Alors, inutile de se lamenter... et là je retrouve l'intuition de Légaut qui voyait " l'Église de l'avenir " sous forme de petites communautés de foi. Cela m'amène au dernier point.

3 - Perspectives d'avenir: espoir ou utopie ?

- C'est un cheminement à inventer au risque et péril de chacun, mais si nous sommes "justes" avec nous-mêmes, dans les moments où nous sommes "reliés" à "ce qui n'est pas que de nous", c'est là que la création peut se déployer, l'inspiration visiter chacun à son heure. C'est un pas à pas qui n'a rien de tonitruant, un déchiffrement progressif qui pourra se faire au gré de l'avancée de chacun, des échanges / rencontres... Est-ce que ça pourra aller jusqu'à envisager Que se constituent un ou des petits groupes (cf. communautés de foi de Légaut) où l'on puisse, entre autre, tenter de manifester notre lien à ce Jésus et à cet au-delà de moi qui agit en moi, ne serait-ce que par un repas, tout simplement ? (Jésus était l'homme de la table, non de l'autel (cf.
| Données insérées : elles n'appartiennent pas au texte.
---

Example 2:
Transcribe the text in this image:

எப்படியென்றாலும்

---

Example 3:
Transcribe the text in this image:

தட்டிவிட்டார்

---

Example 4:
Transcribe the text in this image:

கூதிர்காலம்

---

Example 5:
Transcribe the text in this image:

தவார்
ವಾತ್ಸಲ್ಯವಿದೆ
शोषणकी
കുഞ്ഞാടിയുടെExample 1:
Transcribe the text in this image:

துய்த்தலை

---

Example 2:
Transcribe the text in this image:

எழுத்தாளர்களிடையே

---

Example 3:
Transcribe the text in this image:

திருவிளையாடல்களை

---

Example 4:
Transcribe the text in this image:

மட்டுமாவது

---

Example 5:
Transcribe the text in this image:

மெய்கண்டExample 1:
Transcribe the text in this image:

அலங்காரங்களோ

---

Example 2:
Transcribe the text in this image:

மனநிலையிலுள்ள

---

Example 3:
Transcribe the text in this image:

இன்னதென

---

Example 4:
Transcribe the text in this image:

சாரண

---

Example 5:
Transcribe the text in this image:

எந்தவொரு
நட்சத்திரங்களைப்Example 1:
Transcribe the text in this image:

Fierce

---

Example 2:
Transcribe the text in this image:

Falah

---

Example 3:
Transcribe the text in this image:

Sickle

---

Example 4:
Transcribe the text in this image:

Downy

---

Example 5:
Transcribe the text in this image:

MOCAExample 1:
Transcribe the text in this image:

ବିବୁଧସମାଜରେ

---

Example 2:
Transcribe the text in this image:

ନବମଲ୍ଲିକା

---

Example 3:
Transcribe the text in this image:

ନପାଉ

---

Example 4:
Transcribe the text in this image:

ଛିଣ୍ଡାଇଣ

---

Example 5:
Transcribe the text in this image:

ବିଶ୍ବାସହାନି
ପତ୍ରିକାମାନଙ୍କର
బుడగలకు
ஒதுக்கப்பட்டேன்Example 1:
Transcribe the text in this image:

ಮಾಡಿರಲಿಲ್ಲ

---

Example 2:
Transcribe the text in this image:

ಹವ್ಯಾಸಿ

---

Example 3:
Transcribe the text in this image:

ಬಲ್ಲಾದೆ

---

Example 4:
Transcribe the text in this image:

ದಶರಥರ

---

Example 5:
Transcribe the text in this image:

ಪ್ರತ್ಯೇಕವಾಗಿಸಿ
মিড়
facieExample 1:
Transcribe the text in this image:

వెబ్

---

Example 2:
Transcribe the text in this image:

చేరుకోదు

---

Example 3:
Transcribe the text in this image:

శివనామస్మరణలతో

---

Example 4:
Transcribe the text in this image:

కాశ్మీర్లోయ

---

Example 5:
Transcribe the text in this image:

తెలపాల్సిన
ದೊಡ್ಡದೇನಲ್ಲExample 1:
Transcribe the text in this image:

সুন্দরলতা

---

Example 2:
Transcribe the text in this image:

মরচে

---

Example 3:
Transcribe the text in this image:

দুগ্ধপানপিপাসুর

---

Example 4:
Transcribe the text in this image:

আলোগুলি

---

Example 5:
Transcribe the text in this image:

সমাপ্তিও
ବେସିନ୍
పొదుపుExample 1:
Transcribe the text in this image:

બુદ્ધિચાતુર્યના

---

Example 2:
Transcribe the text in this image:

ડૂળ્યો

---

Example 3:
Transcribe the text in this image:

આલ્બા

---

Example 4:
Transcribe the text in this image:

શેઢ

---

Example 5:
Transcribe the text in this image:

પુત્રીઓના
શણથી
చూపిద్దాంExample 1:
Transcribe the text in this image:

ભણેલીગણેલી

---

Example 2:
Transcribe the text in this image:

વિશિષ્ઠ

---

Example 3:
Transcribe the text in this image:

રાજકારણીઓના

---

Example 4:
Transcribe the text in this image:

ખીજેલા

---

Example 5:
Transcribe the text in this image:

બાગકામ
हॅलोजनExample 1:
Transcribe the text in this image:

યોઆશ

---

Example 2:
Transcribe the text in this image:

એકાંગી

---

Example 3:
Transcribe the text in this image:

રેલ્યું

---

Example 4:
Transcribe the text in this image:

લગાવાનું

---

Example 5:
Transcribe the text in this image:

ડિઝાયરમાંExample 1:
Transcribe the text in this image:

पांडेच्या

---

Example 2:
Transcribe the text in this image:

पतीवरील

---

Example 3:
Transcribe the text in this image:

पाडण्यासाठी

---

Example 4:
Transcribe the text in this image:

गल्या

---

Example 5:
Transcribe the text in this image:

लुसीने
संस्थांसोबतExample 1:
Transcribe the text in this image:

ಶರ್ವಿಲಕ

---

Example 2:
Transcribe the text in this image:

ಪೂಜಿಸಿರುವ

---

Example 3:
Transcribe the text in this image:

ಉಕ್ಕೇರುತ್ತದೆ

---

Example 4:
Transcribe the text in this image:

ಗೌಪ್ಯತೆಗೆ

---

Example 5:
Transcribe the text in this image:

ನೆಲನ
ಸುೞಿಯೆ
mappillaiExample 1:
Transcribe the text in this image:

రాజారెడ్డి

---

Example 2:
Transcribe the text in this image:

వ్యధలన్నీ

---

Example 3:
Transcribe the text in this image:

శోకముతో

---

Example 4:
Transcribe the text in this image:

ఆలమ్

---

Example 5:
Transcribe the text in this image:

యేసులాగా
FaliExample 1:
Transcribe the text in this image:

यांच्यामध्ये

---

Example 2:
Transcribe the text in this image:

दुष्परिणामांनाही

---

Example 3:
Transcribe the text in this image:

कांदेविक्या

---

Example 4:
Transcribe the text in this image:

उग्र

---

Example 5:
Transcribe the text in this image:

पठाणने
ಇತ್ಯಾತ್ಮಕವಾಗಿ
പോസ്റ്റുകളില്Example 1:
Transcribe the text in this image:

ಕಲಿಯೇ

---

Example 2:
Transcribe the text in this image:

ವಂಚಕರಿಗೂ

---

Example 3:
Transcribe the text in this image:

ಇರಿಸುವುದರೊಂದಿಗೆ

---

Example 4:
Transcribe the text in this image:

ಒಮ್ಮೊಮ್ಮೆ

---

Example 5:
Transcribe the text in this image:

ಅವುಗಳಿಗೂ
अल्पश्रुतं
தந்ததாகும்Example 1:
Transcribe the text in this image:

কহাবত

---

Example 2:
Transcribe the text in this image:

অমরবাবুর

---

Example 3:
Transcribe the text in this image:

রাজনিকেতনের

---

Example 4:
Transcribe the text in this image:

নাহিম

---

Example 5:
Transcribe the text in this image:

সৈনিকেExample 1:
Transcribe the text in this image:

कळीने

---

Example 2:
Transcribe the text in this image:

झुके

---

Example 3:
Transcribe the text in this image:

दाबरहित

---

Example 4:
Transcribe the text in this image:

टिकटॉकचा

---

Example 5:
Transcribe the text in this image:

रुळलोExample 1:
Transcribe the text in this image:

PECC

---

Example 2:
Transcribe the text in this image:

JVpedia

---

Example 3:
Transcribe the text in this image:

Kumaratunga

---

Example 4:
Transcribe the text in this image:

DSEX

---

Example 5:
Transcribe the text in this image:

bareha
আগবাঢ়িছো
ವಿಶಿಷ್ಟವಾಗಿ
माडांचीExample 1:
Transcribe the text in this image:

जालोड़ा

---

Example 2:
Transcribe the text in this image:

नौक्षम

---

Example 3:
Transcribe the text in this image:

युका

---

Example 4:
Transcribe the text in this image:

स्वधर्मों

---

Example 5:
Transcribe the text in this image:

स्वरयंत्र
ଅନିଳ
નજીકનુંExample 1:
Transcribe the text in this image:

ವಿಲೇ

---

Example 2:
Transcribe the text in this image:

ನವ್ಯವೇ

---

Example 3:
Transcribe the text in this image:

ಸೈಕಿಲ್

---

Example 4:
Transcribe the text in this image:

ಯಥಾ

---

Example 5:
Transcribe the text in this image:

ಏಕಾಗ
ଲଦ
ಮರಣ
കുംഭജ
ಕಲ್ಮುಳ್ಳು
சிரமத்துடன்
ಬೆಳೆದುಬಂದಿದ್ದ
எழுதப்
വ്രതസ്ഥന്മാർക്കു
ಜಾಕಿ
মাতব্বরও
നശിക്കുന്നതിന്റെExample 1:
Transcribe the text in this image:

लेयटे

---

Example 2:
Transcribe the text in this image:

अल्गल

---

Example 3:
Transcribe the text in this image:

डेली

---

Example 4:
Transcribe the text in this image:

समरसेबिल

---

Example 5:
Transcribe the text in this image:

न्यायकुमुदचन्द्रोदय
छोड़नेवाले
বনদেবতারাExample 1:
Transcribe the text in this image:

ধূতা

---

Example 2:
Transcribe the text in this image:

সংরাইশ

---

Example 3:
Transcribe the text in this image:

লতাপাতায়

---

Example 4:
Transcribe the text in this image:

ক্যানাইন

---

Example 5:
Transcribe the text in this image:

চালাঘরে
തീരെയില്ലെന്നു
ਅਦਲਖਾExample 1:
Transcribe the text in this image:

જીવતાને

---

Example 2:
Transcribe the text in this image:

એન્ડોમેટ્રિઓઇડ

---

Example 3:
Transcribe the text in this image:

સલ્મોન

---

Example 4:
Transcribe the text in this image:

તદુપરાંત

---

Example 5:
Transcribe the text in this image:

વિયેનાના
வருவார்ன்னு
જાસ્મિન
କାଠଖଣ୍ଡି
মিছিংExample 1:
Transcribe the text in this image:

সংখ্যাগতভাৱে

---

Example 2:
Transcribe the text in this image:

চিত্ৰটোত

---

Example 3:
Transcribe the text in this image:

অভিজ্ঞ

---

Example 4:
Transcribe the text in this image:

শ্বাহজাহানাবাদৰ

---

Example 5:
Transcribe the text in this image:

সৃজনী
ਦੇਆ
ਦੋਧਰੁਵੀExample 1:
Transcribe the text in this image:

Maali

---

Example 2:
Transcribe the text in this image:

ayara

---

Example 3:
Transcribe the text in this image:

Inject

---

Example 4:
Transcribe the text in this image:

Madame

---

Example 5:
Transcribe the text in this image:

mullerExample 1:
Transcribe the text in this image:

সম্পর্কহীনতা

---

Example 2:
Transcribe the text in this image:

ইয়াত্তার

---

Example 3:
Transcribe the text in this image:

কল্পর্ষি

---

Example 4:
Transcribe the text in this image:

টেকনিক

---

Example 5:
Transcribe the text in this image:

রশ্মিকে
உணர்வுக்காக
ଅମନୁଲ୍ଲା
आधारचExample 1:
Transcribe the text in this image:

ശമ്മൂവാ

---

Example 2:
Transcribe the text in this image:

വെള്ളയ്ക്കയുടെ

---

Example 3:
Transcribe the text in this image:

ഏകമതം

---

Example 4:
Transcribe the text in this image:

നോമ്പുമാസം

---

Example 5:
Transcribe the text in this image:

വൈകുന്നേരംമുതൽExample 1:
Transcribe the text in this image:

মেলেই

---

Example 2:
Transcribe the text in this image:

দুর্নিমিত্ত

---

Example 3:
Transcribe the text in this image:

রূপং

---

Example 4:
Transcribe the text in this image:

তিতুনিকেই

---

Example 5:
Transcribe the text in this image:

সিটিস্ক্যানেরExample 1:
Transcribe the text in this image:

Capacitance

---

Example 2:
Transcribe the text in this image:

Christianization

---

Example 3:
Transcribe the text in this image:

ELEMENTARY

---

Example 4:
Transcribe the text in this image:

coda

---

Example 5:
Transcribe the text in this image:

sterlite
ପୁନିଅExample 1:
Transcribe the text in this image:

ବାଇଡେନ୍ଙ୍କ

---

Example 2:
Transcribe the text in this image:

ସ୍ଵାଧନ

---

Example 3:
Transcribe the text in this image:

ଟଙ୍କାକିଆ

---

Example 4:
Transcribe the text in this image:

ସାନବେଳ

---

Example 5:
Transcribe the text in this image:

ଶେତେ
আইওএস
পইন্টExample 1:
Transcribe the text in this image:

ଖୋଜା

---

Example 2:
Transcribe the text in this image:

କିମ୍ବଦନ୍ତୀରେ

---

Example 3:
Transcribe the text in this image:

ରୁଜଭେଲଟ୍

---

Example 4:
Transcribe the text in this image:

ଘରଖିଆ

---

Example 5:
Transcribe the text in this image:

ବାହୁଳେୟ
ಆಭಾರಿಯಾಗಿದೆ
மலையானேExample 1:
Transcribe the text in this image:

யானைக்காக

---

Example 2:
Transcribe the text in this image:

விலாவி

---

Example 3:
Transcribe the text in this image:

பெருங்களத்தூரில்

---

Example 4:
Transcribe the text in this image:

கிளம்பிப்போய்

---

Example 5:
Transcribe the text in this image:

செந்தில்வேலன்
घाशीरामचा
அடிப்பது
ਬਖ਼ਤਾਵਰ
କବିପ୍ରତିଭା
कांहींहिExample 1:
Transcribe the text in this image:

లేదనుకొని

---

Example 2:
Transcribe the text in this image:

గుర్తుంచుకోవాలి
J. Jacob) Voilà ce que je peux dire aujourd'hui !

- Après avoir relu ces pages, deux choses s'imposent pour terminer:

. la sollicitation de Georges m'a permis de faire une mise au clair très importante pour moi, et je l'en remercie.

. j'ose " confier " ces pages à "Jésus simplement" parce que je me sens en famille, et même en communion.